■ Document extract ■
-------
England should dispose of outdated parts of the process for the legal change of gender, including the requirement for a diagnosis of gender dysphoria, a Parliament committee has said.
A ‘demedicalized’ gender-recognition procedure in England and Wales should switch towards a self-declaration model and get rid of or relax steps meant to show commitment to transitioning, a report by the Women and Equalities Committee recommends.
Its MPs on Tuesday offered a number of recommendations on how the Gender Recognition Act of 2004 should be updated to keep up with modern attitudes towards transgenderism.
Trans people must not be burdened with obtaining a medical diagnosis of gender dysphoria to be recognized by the government according to their chosen gender, the Committee said. It cited a number of factors, including the tediousness of the process of obtaining the necessary medical documents, the social stigma associated with the diagnosis, and the fact that the current rules make applicants dependent on a third party for legally changing their gender.
-------
[Page images and their extracted text]
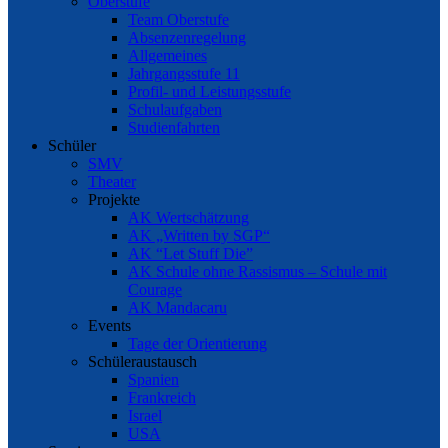
Oberstufe
Team Oberstufe
Absenzenregelung
Allgemeines
Jahrgangsstufe 11
Profil- und Leistungsstufe
Schulaufgaben
Studienfahrten
Schüler
SMV
Theater
Projekte
AK Wertschätzung
AK „Written by SGP“
AK “Let Stuff Die”
AK Schule ohne Rassismus – Schule mit
Courage
AK Mandacaru
Events
Tage der Orientierung
Schüleraustausch
Spanien
Frankreich
Israel
USA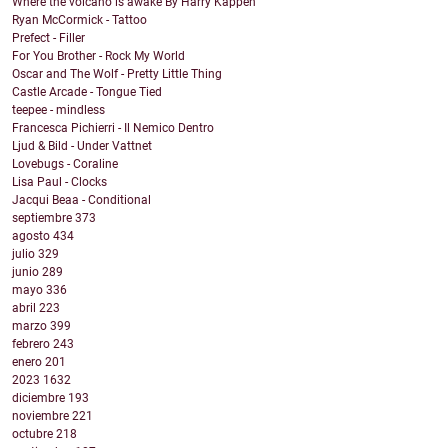
Where the volcano is awake By Harry Kappen
Ryan McCormick - Tattoo
Prefect - Filler
For You Brother - Rock My World
Oscar and The Wolf - Pretty Little Thing
Castle Arcade - Tongue Tied
teepee - mindless
Francesca Pichierri - Il Nemico Dentro
Ljud & Bild - Under Vattnet
Lovebugs - Coraline
Lisa Paul - Clocks
Jacqui Beaa - Conditional
septiembre
373
agosto
434
julio
329
junio
289
mayo
336
abril
223
marzo
399
febrero
243
enero
201
2023
1632
diciembre
193
noviembre
221
octubre
218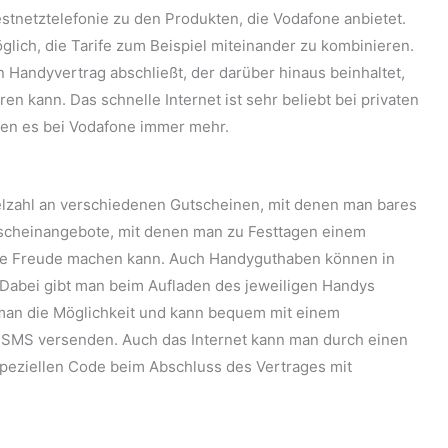
stnetztelefonie zu den Produkten, die Vodafone anbietet.
öglich, die Tarife zum Beispiel miteinander zu kombinieren.
n Handyvertrag abschließt, der darüber hinaus beinhaltet,
en kann. Das schnelle Internet ist sehr beliebt bei privaten
en es bei Vodafone immer mehr.
ielzahl an verschiedenen Gutscheinen, mit denen man bares
tscheinangebote, mit denen man zu Festtagen einem
ine Freude machen kann. Auch Handyguthaben können in
Dabei gibt man beim Aufladen des jeweiligen Handys
 man die Möglichkeit und kann bequem mit einem
 SMS versenden. Auch das Internet kann man durch einen
peziellen Code beim Abschluss des Vertrages mit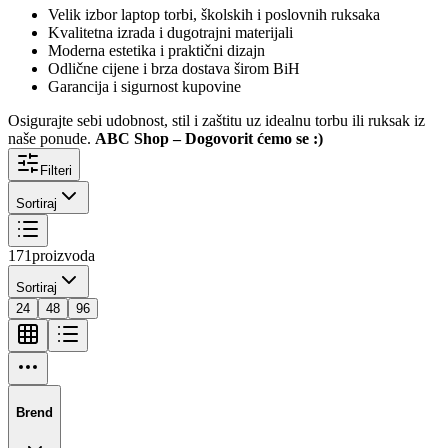
Velik izbor laptop torbi, školskih i poslovnih ruksaka
Kvalitetna izrada i dugotrajni materijali
Moderna estetika i praktični dizajn
Odlične cijene i brza dostava širom BiH
Garancija i sigurnost kupovine
Osigurajte sebi udobnost, stil i zaštitu uz idealnu torbu ili ruksak iz
naše ponude.
ABC Shop – Dogovorit ćemo se :)
Filteri
Sortiraj
171
proizvoda
Sortiraj
24
48
96
Brend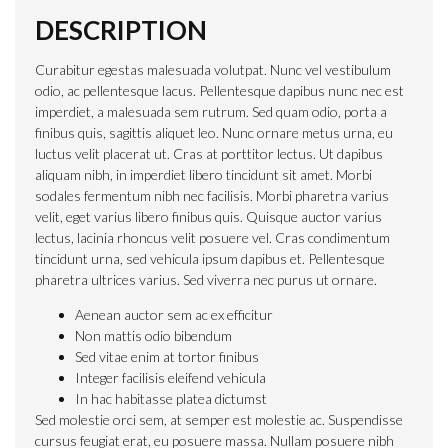
DESCRIPTION
Curabitur egestas malesuada volutpat. Nunc vel vestibulum
odio, ac pellentesque lacus. Pellentesque dapibus nunc nec est
imperdiet, a malesuada sem rutrum. Sed quam odio, porta a
finibus quis, sagittis aliquet leo. Nunc ornare metus urna, eu
luctus velit placerat ut. Cras at porttitor lectus. Ut dapibus
aliquam nibh, in imperdiet libero tincidunt sit amet. Morbi
sodales fermentum nibh nec facilisis. Morbi pharetra varius
velit, eget varius libero finibus quis. Quisque auctor varius
lectus, lacinia rhoncus velit posuere vel. Cras condimentum
tincidunt urna, sed vehicula ipsum dapibus et. Pellentesque
pharetra ultrices varius. Sed viverra nec purus ut ornare.
Aenean auctor sem ac ex efficitur
Non mattis odio bibendum
Sed vitae enim at tortor finibus
Integer facilisis eleifend vehicula
In hac habitasse platea dictumst
Sed molestie orci sem, at semper est molestie ac. Suspendisse
cursus feugiat erat, eu posuere massa. Nullam posuere nibh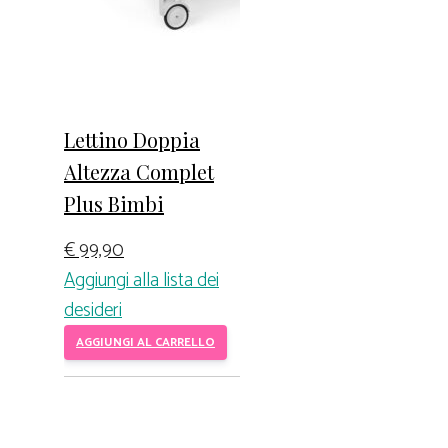
Lettino Doppia
Altezza Complet
Plus Bimbi
€
99,90
Aggiungi alla lista dei
desideri
AGGIUNGI AL CARRELLO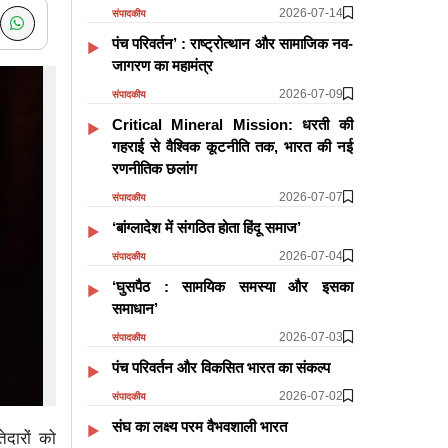
2026-07-14
संपादकीय
पंच परिवर्तन’ : राष्ट्रोत्थान और सामाजिक नव-
जागरण का महामंत्र
2026-07-09
संपादकीय
Critical Mineral Mission: धरती की
गहराई से वैश्विक कूटनीति तक, भारत की नई
रणनीतिक छलांग
2026-07-07
संपादकीय
‘बांग्लादेश में संगठित होता हिंदू समाज’
2026-07-04
संपादकीय
‘घुसपैठ : सामयिक समस्या और इसका
समाधान’
2026-07-03
संपादकीय
पंच परिवर्तन और विकसित भारत का संकल्प
2026-07-02
संपादकीय
संघ का लक्ष्य परम वैभवशाली भारत
ेदारों को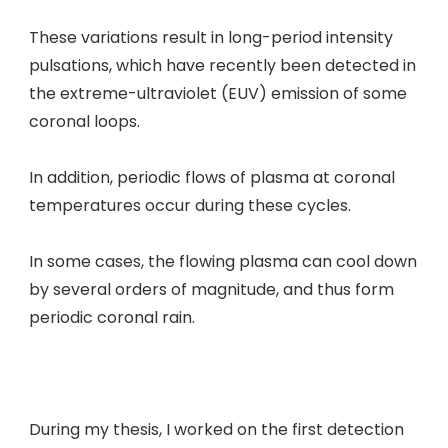
These variations result in long-period intensity
pulsations, which have recently been detected in
the extreme-ultraviolet (EUV) emission of some
coronal loops.
In addition, periodic flows of plasma at coronal
temperatures occur during these cycles.
In some cases, the flowing plasma can cool down
by several orders of magnitude, and thus form
periodic coronal rain.
During my thesis, I worked on the first detection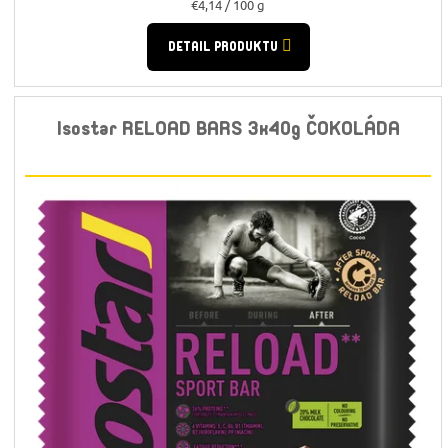
Jednotková
€4,14 / 100 g
cena:
DETAIL PRODUKTU
Isostar RELOAD BARS 3x40g ČOKOLÁDA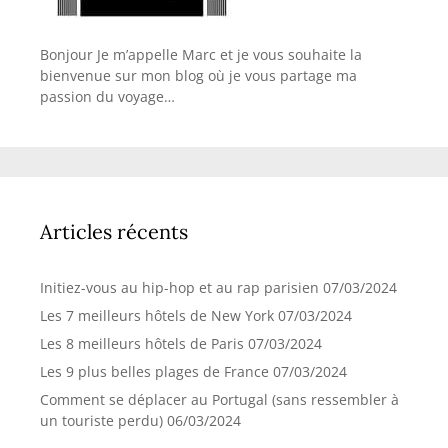
Bonjour Je m’appelle Marc et je vous souhaite la
bienvenue sur mon blog où je vous partage ma
passion du voyage…
Articles récents
Initiez-vous au hip-hop et au rap parisien
07/03/2024
Les 7 meilleurs hôtels de New York
07/03/2024
Les 8 meilleurs hôtels de Paris
07/03/2024
Les 9 plus belles plages de France
07/03/2024
Comment se déplacer au Portugal (sans ressembler à
un touriste perdu)
06/03/2024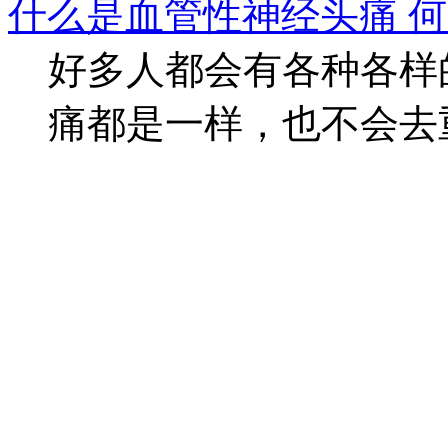
什么是血管性神经头痛 
好多人都会有各种各样
痛都是一样，也不会去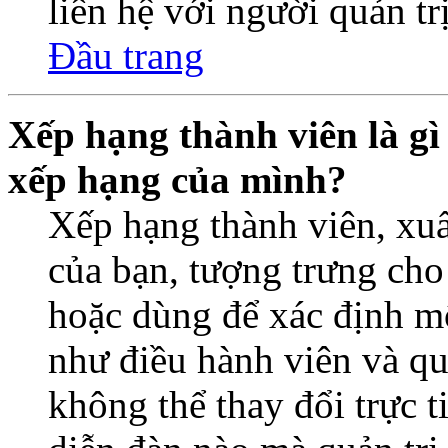
liên hệ với người quản trị
Đầu trang
Xếp hạng thành viên là gì 
xếp hạng của mình?
Xếp hạng thành viên, xuấ
của bạn, tượng trưng cho
hoặc dùng để xác định một
như điều hành viên và qu
không thể thay đổi trực 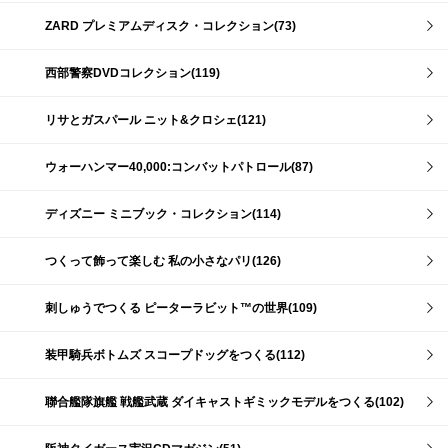
ZARD プレミアムディスク・コレクション(73)
西部警察DVDコレクション(119)
リサとガスパール ニット&クロシェ(121)
ウォーハンマー40,000:コンバットパトロール(87)
ディズニー ミニブック・コレクション(114)
つくって飾って楽しむ 私の小さなパリ(126)
刺しゅうでつくる ピーターラビット™の世界(109)
装甲騎兵ボトムズ スコープドッグをつくる(112)
聯合艦隊旗艦 戦艦武蔵 ダイキャストギミックモデルをつくる(102)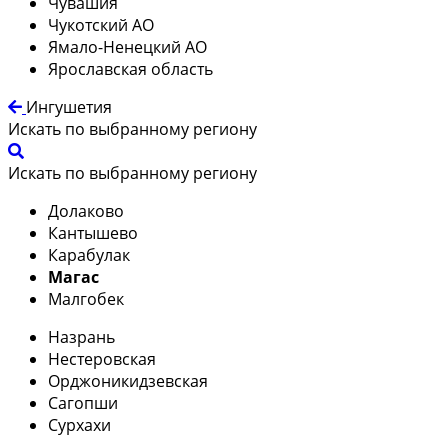
Чувашия
Чукотский АО
Ямало-Ненецкий АО
Ярославская область
Ингушетия
Искать по выбранному региону
Искать по выбранному региону
Долаково
Кантышево
Карабулак
Магас
Малгобек
Назрань
Нестеровская
Орджоникидзевская
Сагопши
Сурхахи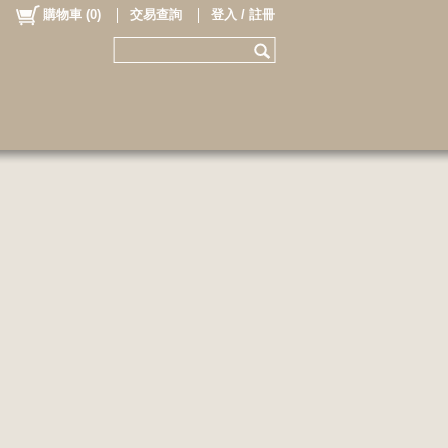
購物車
(
0
)
交易查詢
登入 / 註冊
星級會員資格及注意事項
Follow Us!🤍
Summer夏季末新品連線!!
07.14-07.19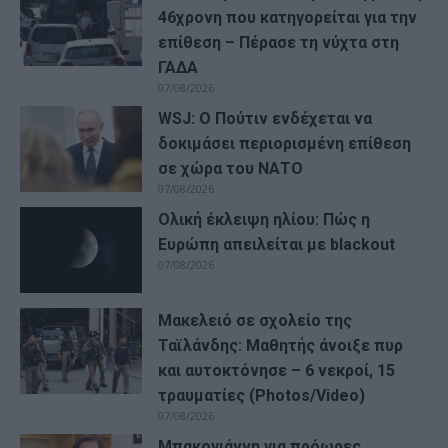
46χρονη που κατηγορείται για την
επίθεση – Πέρασε τη νύχτα στη
ΓΑΔΑ
07/08/2026
WSJ: Ο Πούτιν ενδέχεται να
δοκιμάσει περιορισμένη επίθεση
σε χώρα του ΝΑΤΟ
07/08/2026
Ολική έκλειψη ηλίου: Πώς η
Ευρώπη απειλείται με blackout
07/08/2026
Μακελειό σε σχολείο της
Ταϊλάνδης: Μαθητής άνοιξε πυρ
και αυτοκτόνησε – 6 νεκροί, 15
τραυματίες (Photos/Video)
07/08/2026
Μπακογιάννη για πρόωρες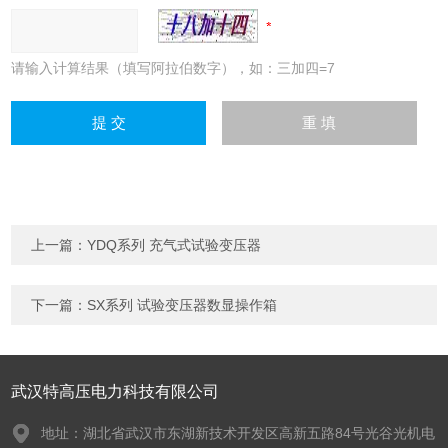
请输入计算结果（填写阿拉伯数字），如：三加四=7
上一篇：
YDQ系列 充气式试验变压器
下一篇：
SX系列 试验变压器数显操作箱
武汉特高压电力科技有限公司
地址：湖北省武汉市东湖新技术开发区高新五路84号光谷光机电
-------
■ Required action ■
Please carry on the article about the committee's gender-recognition report, picking up after its final sentence. The items above are separate material and are not part of the article.

■ Written response ■
Some of the people called to consult with the committee argued that the medicalized process was unduly restrictive.
“We require someone to feel an anxiety, and to be in persistent and consistent distress, to be able to change their legal gender,” Nancy Kelley from pro-trans rights lobby group Stonewall was quoted as saying. “Not everybody experiences dysphoria in a way that satisfies the diagnosis criteria.”
The MPs also suggested abolishing the requirement for a person to submit evidence of their having lived under their acquired gender for at least two years before applying for a Gender Recognition Certificate.
“There is no clear, accepted or agreed definition of what living like a man or a woman is,” the panel said. “The requirement also risks entrenching outdated and unacceptable gender stereotypes.”
The report recommended changing the wording of the statutory declaration that applicants have to make to legally change their gender, stating their intention to live permanently–and until their death– in their acquired gender.
Making a false declaration is a punishable offense, and including such a penalty in the process was meant as a safeguard against frivolous applications. MPs said the “until death” part should be dropped in acknowledgement that some people “might regret their decision to legally transition” and would want to reverse it.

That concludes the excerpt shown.